Abstract

Hb Constant Spring (Hb CS) (HBA2: c.427T>C) is a common α-globin variant causing α-thalassemia (α-thal) phenotypes in mainland China. In this study, we evaluated the efficiency of erythrocyte parameters and capillary electrophoresis (CE) in the determination of Hb CS in blood samples from Hb CS carriers. Based on molecular diagnosis, there were 462 patients carrying Hb CS: 411 Hb CS heterozygotes, seven carried Hb H-Hb CS disease, 18 compound heterozygotes for Hb CS/α+-thal, and 26 double heterozygotes for Hb CS and β-thalassemia (β-thal).
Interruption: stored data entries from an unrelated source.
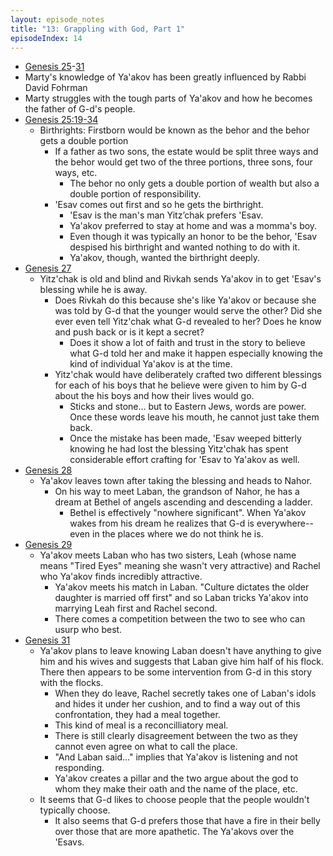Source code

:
 ```yaml
---
layout: episode_notes
title: "13: Grappling with God, Part 1"
episodeIndex: 14
---
```

- [Genesis 25](https://www.bible.com/bible/111/GEN.25.NIV)-[31](https://www.bible.com/bible/111/GEN.31.NIV)
- Marty's knowledge of Ya'akov has been greatly influenced by Rabbi David Fohrman
- Marty struggles with the tough parts of Ya'akov and how he becomes the father of G-d's people.
- [Genesis 25:19-34](https://www.bible.com/bible/111/GEN.25.19-34.NIV)
  - Birthrights: Firstborn would be known as the behor and the behor gets a double portion
    - If a father as two sons, the estate would be split three ways and the behor would get two of the three portions, three sons, four ways, etc.
      - The behor no only gets a double portion of wealth but also a double portion of responsibility.
    - 'Esav comes out first and so he gets the birthright.
      - 'Esav is the man's man Yitz’chak prefers 'Esav.
      - Ya'akov preferred to stay at home and was a momma's boy.
      - Even though it was typically an honor to be the behor, 'Esav despised his birthright and wanted nothing to do with it.
      - Ya'akov, though, wanted the birthright deeply.
- [Genesis 27](https://www.bible.com/bible/111/GEN.27.NIV)
  - Yitz'chak is old and blind and Rivkah sends Ya'akov in to get 'Esav's blessing while he is away.
    - Does Rivkah do this because she's like Ya'akov or because she was told by G-d that the younger would serve the other? Did she ever even tell Yitz'chak what G-d revealed to her? Does he know and push back or is it kept a secret?
      - Does it show a lot of faith and trust in the story to believe what G-d told her and make it happen especially knowing the kind of individual Ya'akov is at the time.
    - Yitz'chak would have deliberately crafted two different blessings for each of his boys that he believe were given to him by G-d about the his boys and how their lives would go.
      - Sticks and stone... but to Eastern Jews, words are power. Once these words leave his mouth, he cannot just take them back.
      - Once the mistake has been made, 'Esav weeped bitterly knowing he had lost the blessing Yitz'chak has spent considerable effort crafting for 'Esav to Ya'akov as well.
- [Genesis 28](https://www.bible.com/bible/111/GEN.28.NIV)
  - Ya'akov leaves town after taking the blessing and heads to Nahor.
    - On his way to meet Laban, the grandson of Nahor, he has a dream at Bethel of angels ascending and descending a ladder.
      - Bethel is effectively "nowhere significant". When Ya'akov wakes from his dream he realizes that G-d is everywhere--even in the places where we do not think he is.
- [Genesis 29](https://www.bible.com/bible/111/GEN.29.NIV)
  - Ya'akov meets Laban who has two sisters, Leah (whose name means "Tired Eyes" meaning she wasn't very attractive) and Rachel who Ya'akov finds incredibly attractive.
    - Ya'akov meets his match in Laban. "Culture dictates the older daughter is married off first" and so Laban tricks Ya'akov into marrying Leah first and Rachel second.
    - There comes a competition between the two to see who can usurp who best.
- [Genesis 31](https://www.bible.com/bible/111/GEN.31.NIV)
  - Ya'akov plans to leave knowing Laban doesn't have anything to give him and his wives and suggests that Laban give him half of his flock. There then appears to be some intervention from G-d in this story with the flocks.
    - When they do leave, Rachel secretly takes one of Laban's idols and hides it under her cushion, and to find a way out of this confrontation, they had a meal together.
    - This kind of meal is a reconcilliatory meal.
    - There is still clearly disagreement between the two as they cannot even agree on what to call the place.
    - "And Laban said..." implies that Ya'akov is listening and not responding.
    - Ya'akov creates a pillar and the two argue about the god to whom they make their oath and the name of the place, etc.
  - It seems that G-d likes to choose people that the people wouldn't typically choose.
    - It also seems that G-d prefers those that have a fire in their belly over those that are more apathetic. The Ya'akovs over the 'Esavs.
Forty-three cases had no Hb CS peak visible on CE, including all 26 cases of double heterozygotes for Hb CS and β-thal, and 17 cases of heterozygotes carrying only Hb CS. Hb CS heterozygotes, those without a Hb CS peak, presented with lower hemoglobin (Hb), mean corpuscular volume (MCV) and mean corpuscular Hb (MCH) values than those with a Hb CS peak. The MCV <80.0 fL yielded a detection rate of 87.8% for screening individuals carrying Hb CS. Therefore, we emphasize that if one partner of a couple has tested positive for α0-thal, the other should be subjected to detailed screening for this nondeletional allele using molecular analysis, regardless of his/her red cell indices and electrophoretic chromatogram.